Top Fuel guru Dan Olson, at the behest of his bosses at the NHRA, is hell bent on slowing down the current Top Fuel and Funny Cars so that they won’t or can’t run over 320 mph. Or is he?  

NHRA management has been trying to accomplish this more or less since Darrell Russell’s tragic death at St. Louis more than five years ago. So far they have failed to do so, and only shortening the length of the track succeeded in lowering the speeds numbers. Currently the NHRA and their nitro guru Olson are in the middle of expensive and tedious testing of smaller fuel pumps, smaller clutches, smaller engines, and flow restricted superchargers. That research so far has supplied little or no results.

And now the issue is getting urgent again with Top Fuel cars going nearly 325 mph on the 1000-foot tracks.

So, here is my question. Why doesn’t the NHRA or Olson simply adjust the rev-limiter that is mandatory on every NHRA Top Fuel or Funny Car and control the speeds using engine rpm and nothing else?

Back when former nitro racer/tuner Ray Alley had Olson’s position he went to the MSD folks immediately after Russell’s death and had them design a rev-limiter that was incorporated into MSD’s ignition system.

The MSD engineers had the device ready to use in less than 90 days as I recall. After some testing Alley mandated that the device activate 3.8 seconds into the pass and at that point it would pull a maximum of 25 degrees of timing out of the engine starting at 8200 or 8300 rpm. The system works brutally efficiently. If the engine exceeds the maximum rpm limit, timing is taken out immediately and if the driver isn’t off of the throttle, the engine tends to blow the rods out the side of the block!

Fast forward to 2010. The speeds recorded by Top Fuel cars are reaching the 325 mph mark and the ETs are rapidly dropping below four seconds. So, on a good run the MSD rev-limiter may actually be working for less than a tenth of a second. The Funny Cars aren’t at that point yet but, if history is any indicator, they soon will be.

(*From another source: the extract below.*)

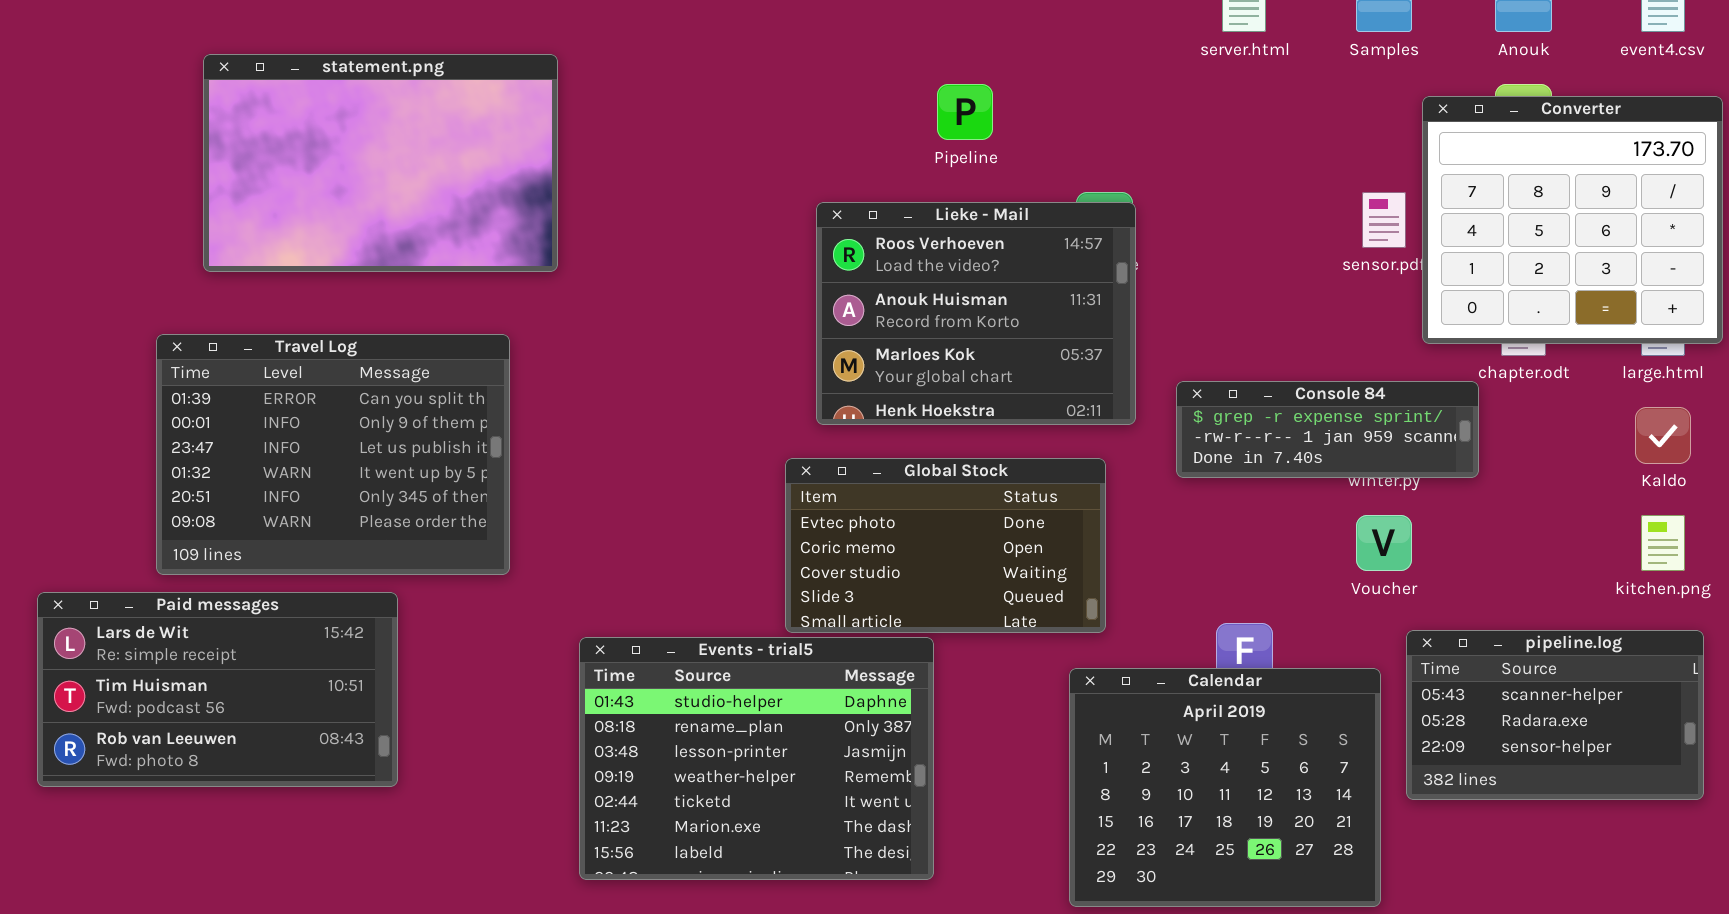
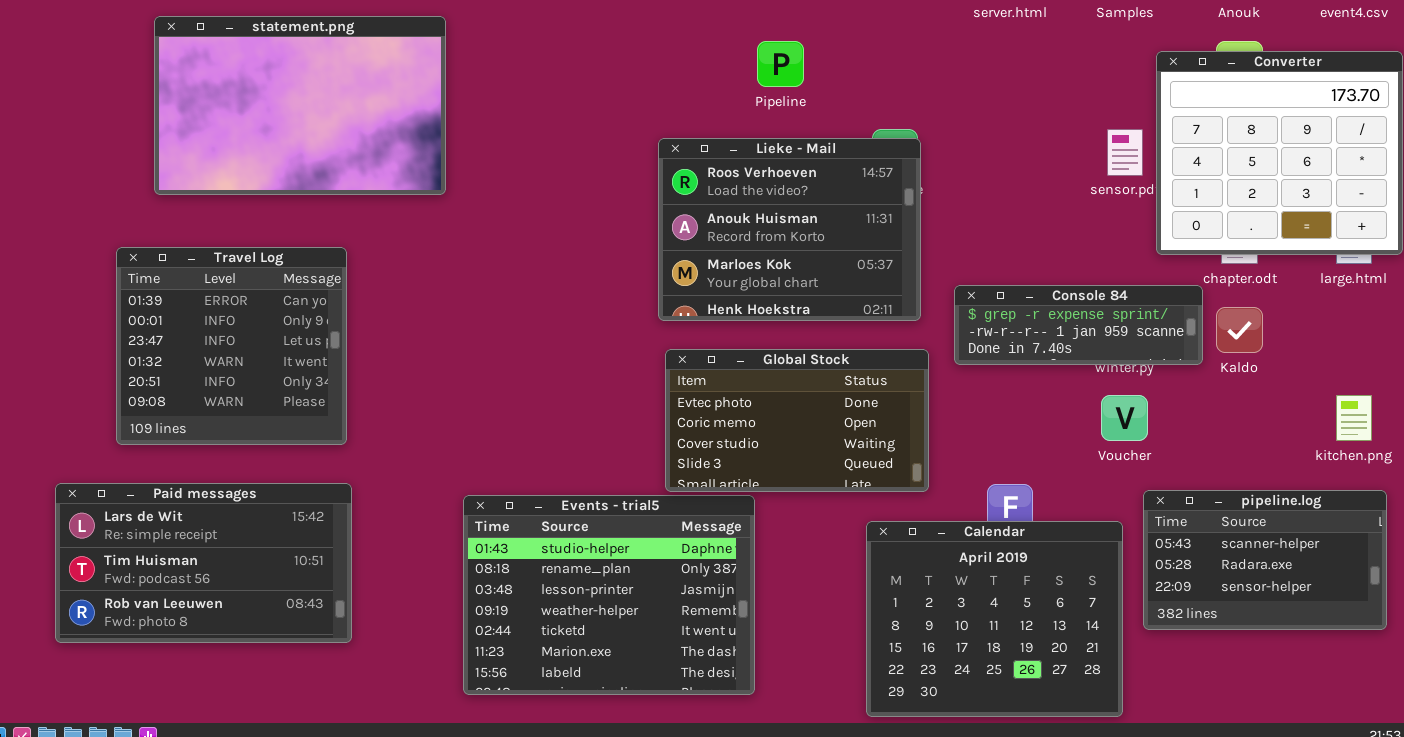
Travel Log: [156,334,510,575] -> [116,247,347,445], resized
Kaldo: [1635,407,1691,464] -> [1216,307,1263,353], moved
Global Stock: [785,458,1106,633] -> [665,349,929,492], moved
Paid messages: [37,592,398,787] -> [55,483,352,643], moved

In checking with the MSD folks before writing this I found out another interesting fact. The MSD device -- which isn’t actually a rev-limiter but an ignition timing limiter -- as it currently functions won’t instantly take 25 degrees of timing out of the motor when the max rpm is reached unless the engine hits the limit hard and fast.

As it was explained to me by an MSD spokesman, if the engine just “tickles” the rpm limit then the device may just take 5 or 10 degrees of timing initially. Evidently some crew chiefs have found this characteristic of the device allows them to partially circumvent the rev-limiter and go faster.

So here is the $64,000 question. Why are Dan Olson and the NHRA trying to re-invent the wheel by trying to come up with a brand new set of engine specs for Top Fuel/Funny Car engines. It would appear to me that any or all of the changes NHRA and Olson are proposing are going to cost the car owners a lot of money in one way or another.

According to MSD, they could easily change the settings on the “rev limiter” so that it came on line at 2.8 or 3.0 seconds into the run and set the rpm limit at, say, 7800-8000 -- and it wouldn’t be expensive.  

As I understand it, the crew chiefs would be able to keep their engine and drive train exactly as they are. Their data would still apply, right?  So there wouldn’t be a need to buy new heads, superchargers, fuel pumps, ignition systems, etc. They could keep and use all of the parts they now have in stock and wouldn’t have to design, build and test a new engine combo!

So, what is the holdup? Car speed is directly related to engine rpm so lower maximum rpm means less Top Speed for the car. Am I missing something obvious here?